§ Supplied passage

## start

I've put together detailed design specifications for driver-side controls in future automobiles. 

* The conventional steering wheel will be replaced with a knob extending out from the passenger-side door.

* The gas pedal will be replaced by a hand grip extending from roof of the vehicle, and the brakes will be controlled by a special bit inserted in the mouth of the driver.  The more the teeth are clenched, the more the brakes are applied.

* The turn signals will now be controlled using sophisticated sensors embedded in the driver's seat.  Clench the left buttock to signal a right turn, and clench the right one to signal left.

Bad drivers present a danger to us all.  It is vital that these changes be implemented in order to weed out bad drivers.  This new design presents a higher barrier to entry, and therefore the unskilled drivers will be culled in much the same way that Unix has rid the software industry of unskilled professionals.

Wednesday, August 6, 2003


Unfortunately, that's the Unix that we all love to hate.

Sgt. Sausage
Wednesday, August 6, 2003

"Dennis Ritchie, designer of the C programming language, revealed his design for a new model of car today. Instead of the multiple confusing gauges on the dashboard is a single light that lights up with a '?'.

"The experienced user", Ritchie says, "will usually know what's wrong."

I think I read this in the Unix Hater's Handbook. Still funny. ;-)

Chris Tavares
Wednesday, August 6, 2003

You forgot to mention that the ignition will be located under the hood - that makes it more secure.

Jeff MacDonald
Wednesday, August 6, 2003

On the other hand, Windows has more of a "You appear to be pressing the brake pedal. Would you like to slow down? Yes/No" feel to it. Assuming, of course, that the brake pedal was not automatically hidden when left unused for 15 min.

Devil's Advocate
Wednesday, August 6, 2003

The funny part, Chris, is that the best way to handle multiple confusing error warnings has been staked out by the fighter manufacturers.

## end

§ Task to carry out
Decide whether each statement agrees with the thread on future car controls, answering yes or no and quoting the deciding words: (a) The harder the driver clenches the teeth, the more the brakes are applied. (b) Clenching the left buttock signals a left turn. (c) One reply says the ignition will be located under the hood.

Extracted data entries
## start

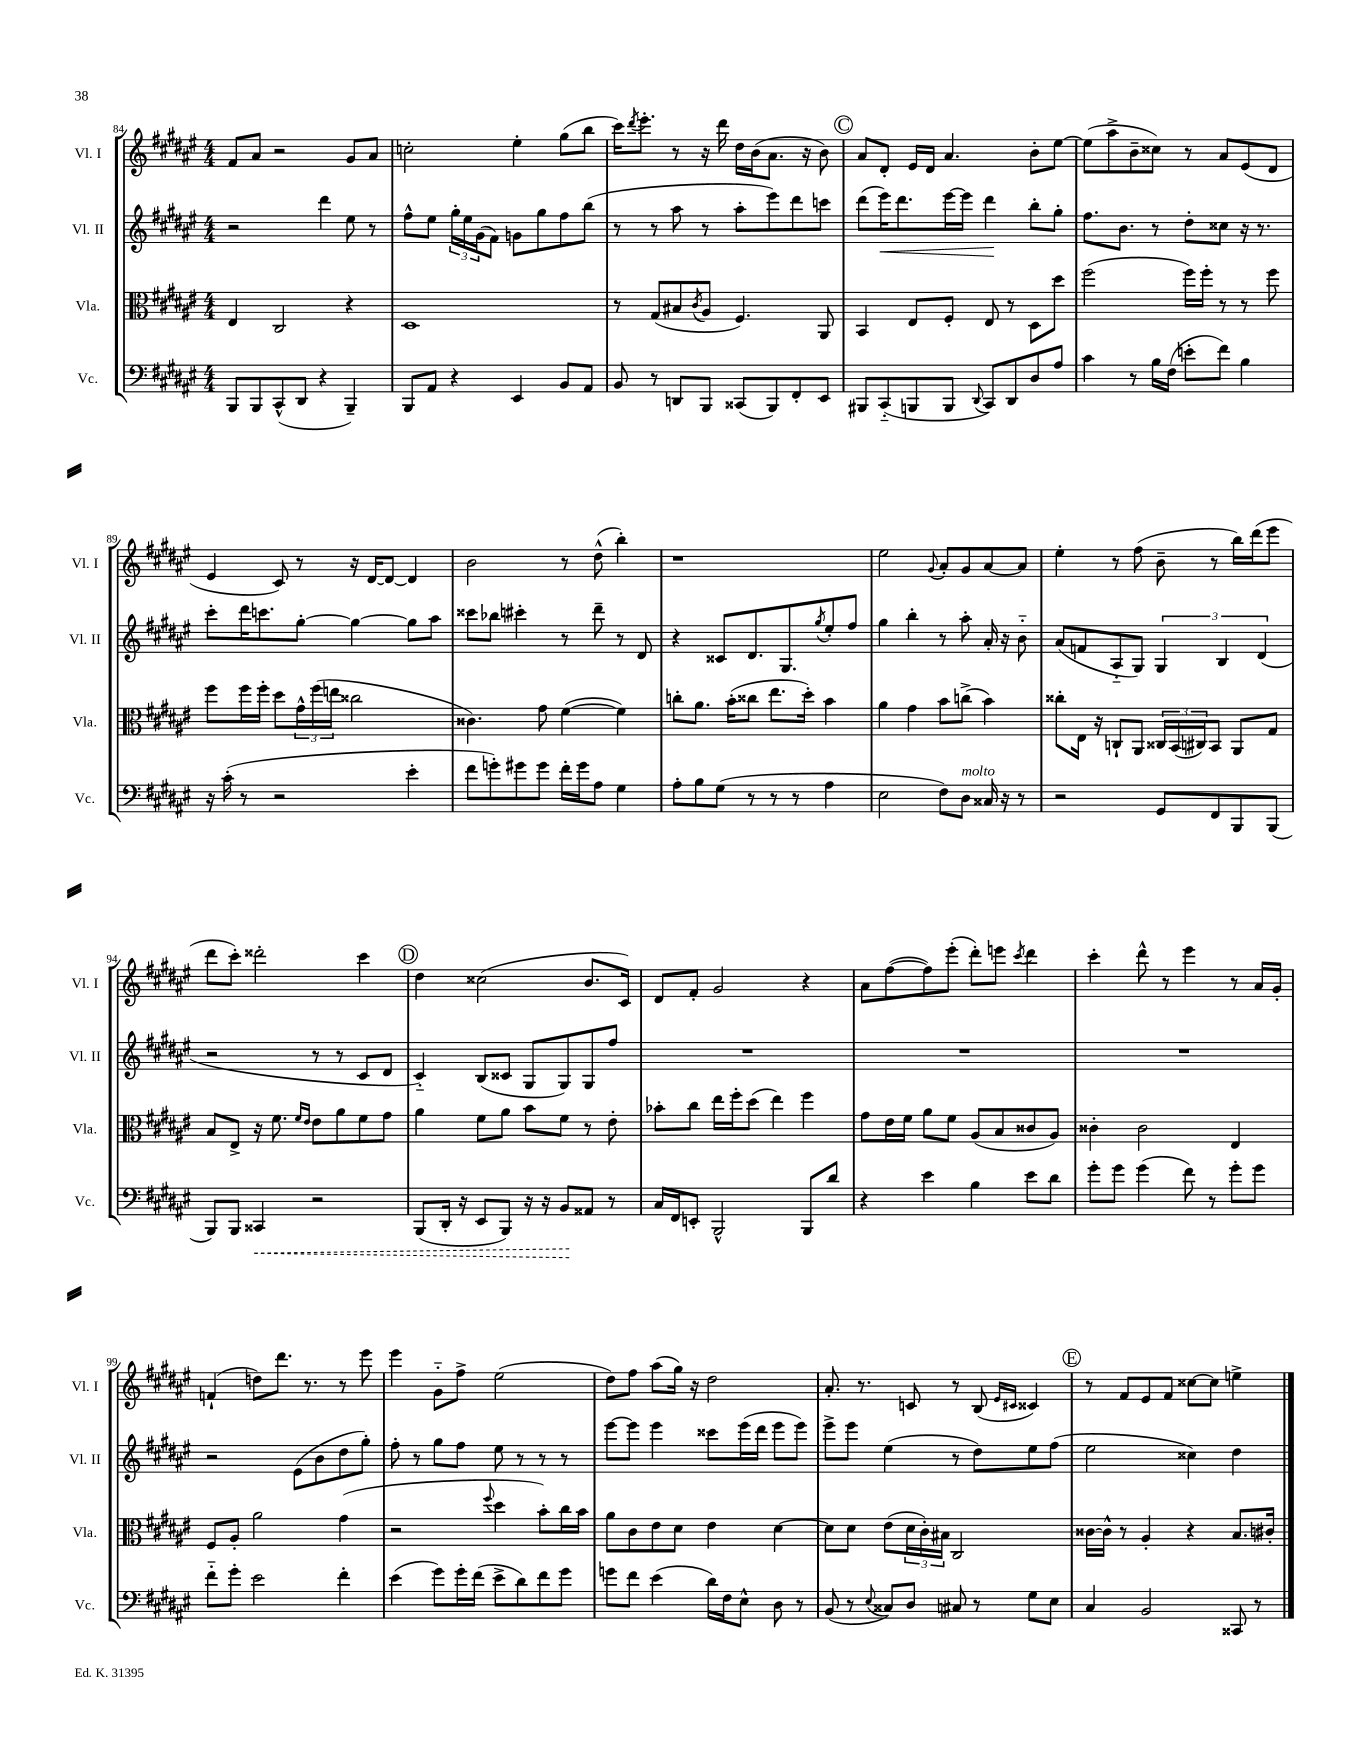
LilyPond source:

<<
\new StaffGroup <<
\new Staff = "s0" \with { instrumentName = "Vl. I" shortInstrumentName = "Vl. I" } {
    \clef treble \key fis \major \numericTimeSignature \time 4/4
    fis'8 ais'8 r2 gis'8 ais'8 |
    c''2-. eis''4-. gis''8( b''8 |
    cis'''16) \acciaccatura { dis'''8 } eis'''8.-. r8 r16 dis'''16 dis''16 b'16( ais'8. r16 b'8) |
    \mark \markup { \circle "C" } ais'8 dis'8-. eis'16 dis'16 ais'4. b'8-. eis''8~ |
    eis''8( ais''8-> b'8-- cisis''8) r8 ais'8 eis'8( dis'8 |
    eis'4 cis'8) r8 r16 dis'16~ dis'8~ dis'4 |
    b'2 r8 dis''8-^( b''4-.) |
    r1 |
    eis''2 \appoggiatura { gis'8 } ais'8-. gis'8 ais'8~ ais'8 |
    eis''4-. r8 fis''8( b'8-- r8 b''16) dis'''16( eis'''8 |
    dis'''8 cis'''8-.) disis'''2-. cis'''4 |
    \mark \markup { \circle "D" } dis''4 cisis''2( b'8. cis'16) |
    dis'8 fis'8-. gis'2 r4 |
    ais'8 fis''8~( fis''8) eis'''8-.( dis'''8-.) e'''8 \acciaccatura { cis'''8 } dis'''4 |
    cis'''4-. dis'''8-^ r8 eis'''4 r8 ais'16 gis'16-. |
    f'4-!( d''8) dis'''8. r8. r8 eis'''8 |
    eis'''4 gis'8-_ fis''8-> eis''2( |
    dis''8) fis''8 ais''8( gis''16) r16 dis''2 |
    ais'8.-. r8. c'8 r8 b8( \grace { eis'16 cis'16 } cisis'4) |
    \mark \markup { \circle "E" } r8 fis'8 eis'8 fis'8 cisis''8~ cisis''8 e''4-> \bar "|." |
}
\new Staff = "s1" \with { instrumentName = "Vl. II" shortInstrumentName = "Vl. II" } {
    \clef treble \key fis \major \numericTimeSignature \time 4/4
    r2 dis'''4 eis''8 r8 |
    fis''8-^ eis''8 \tuplet 3/2 { gis''16-. eis''16 gis'16( } fis'8) g'8 gis''8 fis''8 b''8( |
    r8 r8 ais''8 r8 ais''8-. eis'''8) dis'''8 c'''8 |
    \mark \markup { \circle "C" } dis'''8( eis'''16\<) dis'''8. eis'''16~ eis'''16 dis'''4\! b''8-. gis''8-. |
    fis''8. b'8. r8 dis''8-. cisis''8 r16 r8. |
    cis'''8-. dis'''16 c'''8. gis''8~-. gis''4~ gis''8 ais''8 |
    cisis'''8 bes''8 cis'''4-. r8 dis'''8-- r8 dis'8 |
    r4 cisis'8 dis'8. gis8. \acciaccatura { gis''8 } eis''8-. fis''8 |
    gis''4 b''4-. r8 ais''8-. ais'16-. r16 b'8-_ |
    ais'8( f'8 ais8-_ gis8) \tuplet 3/2 { gis4 b4 dis'4( } |
    r2 r8 r8 cis'8 dis'8 |
    \mark \markup { \circle "D" } cis'4-_) b8( cisis'8 gis8 gis8) gis8 fis''8 |
    R1 |
    R1 |
    R1 |
    r2 eis'8( b'8 dis''8 gis''8-.) |
    fis''8-. r8 gis''8 fis''8 eis''8 r8 r8 r8 |
    eis'''8~ eis'''8 eis'''4 cisis'''8 eis'''16( dis'''16 eis'''8 eis'''8) |
    eis'''8-> eis'''8 eis''4( r8 dis''8) eis''8 fis''8( |
    \mark \markup { \circle "E" } eis''2 cisis''4) dis''4 \bar "|." |
}
\new Staff = "s2" \with { instrumentName = "Vla." shortInstrumentName = "Vla." } {
    \clef alto \key fis \major \numericTimeSignature \time 4/4
    eis4 cis2 r4 |
    dis1 |
    r8 gis8( bis8 \acciaccatura { cis'8 } ais8 fis4.) ais,8 |
    \mark \markup { \circle "C" } b,4 eis8 fis8-. eis8 r8 dis8 dis''8 |
    fis''2( fis''16) fis''16-. r8 r8 fis''8 |
    fis''8 fis''16 fis''16-. dis''8 \tuplet 3/2 { gis'16-^ fis''16( e''16 } cisis''2 |
    cisis'4.) gis'8 fis'4~( fis'4) |
    c''8-. ais'8. b'16-.( cisis''8 eis''8. dis''16-.) b'4 |
    ais'4 gis'4 b'8 c''8->( b'4) |
    cisis''8-. eis16 r16 c8-! ais,8 \tuplet 3/2 { cisis16 b,16( cis16) } b,8 ais,8 gis8 |
    b8 eis8-> r16 fis'8. \grace { fis'16 eis'16 } eis'8 ais'8 fis'8 gis'8 |
    \mark \markup { \circle "D" } ais'4 fis'8 ais'8 b'8 fis'8 r8 eis'8-. |
    bes'8-. cis''8 eis''16 fis''16-. dis''8( eis''4) fis''4 |
    gis'8 eis'16 fis'16 ais'8 fis'8 ais8( b8 cisis'8 ais8) |
    cisis'4-. cisis'2 eis4 |
    fis8 ais8-. ais'2 gis'4( |
    r2 \appoggiatura { fis''8 } dis''4 b'8-.) cis''16 b'16 |
    ais'8 cis'8 eis'8 dis'8 eis'4 dis'4~ |
    dis'8 dis'8 eis'8( \tuplet 3/2 { dis'16 cis'16-.) bis16 } cis2 |
    \mark \markup { \circle "E" } cisis'16~ cisis'16-^ r8 ais4-. r4 b8. cis'16-. \bar "|." |
}
\new Staff = "s3" \with { instrumentName = "Vc." shortInstrumentName = "Vc." } {
    \clef bass \key fis \major \numericTimeSignature \time 4/4
    b,,8 b,,8 cis,8-^( dis,8 r4 b,,4--) |
    b,,8 ais,8 r4 eis,4 b,8 ais,8 |
    b,8 r8 d,8 b,,8 cisis,8( b,,8) fis,8-. eis,8 |
    \mark \markup { \circle "C" } bis,,8 cis,8-_( b,,8 b,,8 \appoggiatura { dis,8 } cis,8) dis,8 dis8 ais8 |
    cis'4 r8 b16 fis16( e'8-. fis'8) b4 |
    r16 cis'16-.( r8 r2 eis'4-. |
    fis'8 g'8-.) gis'8 gis'8 fis'16-. gis'16 ais8 gis4 |
    ais8-. b8 gis8( r8 r8 r8 ais4 |
    eis2 fis8) dis8^\markup { \italic "molto" } cisis16 r16 r8 |
    r2 gis,8 fis,8 b,,8 b,,8( |
    b,,8) b,,8 \once \override Hairpin.style = #'dashed-line cisis,4\< r2 |
    \mark \markup { \circle "D" } b,,8( dis,16-. r16 eis,8 b,,8) r16 r16 b,8\! aisis,8 r8 |
    cis16 fis,16 e,8-. b,,2-^ b,,8 dis'8 |
    r4 eis'4 b4 eis'8 dis'8 |
    gis'8-. gis'8 gis'4( fis'8) r8 gis'8-. gis'8 |
    fis'8-_ gis'8-. eis'2 fis'4-. |
    eis'4( gis'8) gis'16-. fis'16( eis'8-> dis'8) fis'8 gis'8 |
    g'8 fis'8 eis'4( dis'16) fis16 eis8-^ dis8 r8 |
    b,8( r8 \appoggiatura { eis8 } cisis8) dis8 cis8 r8 gis8 eis8 |
    \mark \markup { \circle "E" } cis4 b,2 cisis,8 r8 \bar "|." |
}
>>
>>
\layout { \context { \Score currentBarNumber = #84 } }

## end

§ Final answer
(a) Yes: "The more the teeth are clenched, the more the brakes are applied."
(b) No: "Clench the left buttock to signal a right turn"
(c) Yes: "the ignition will be located under the hood"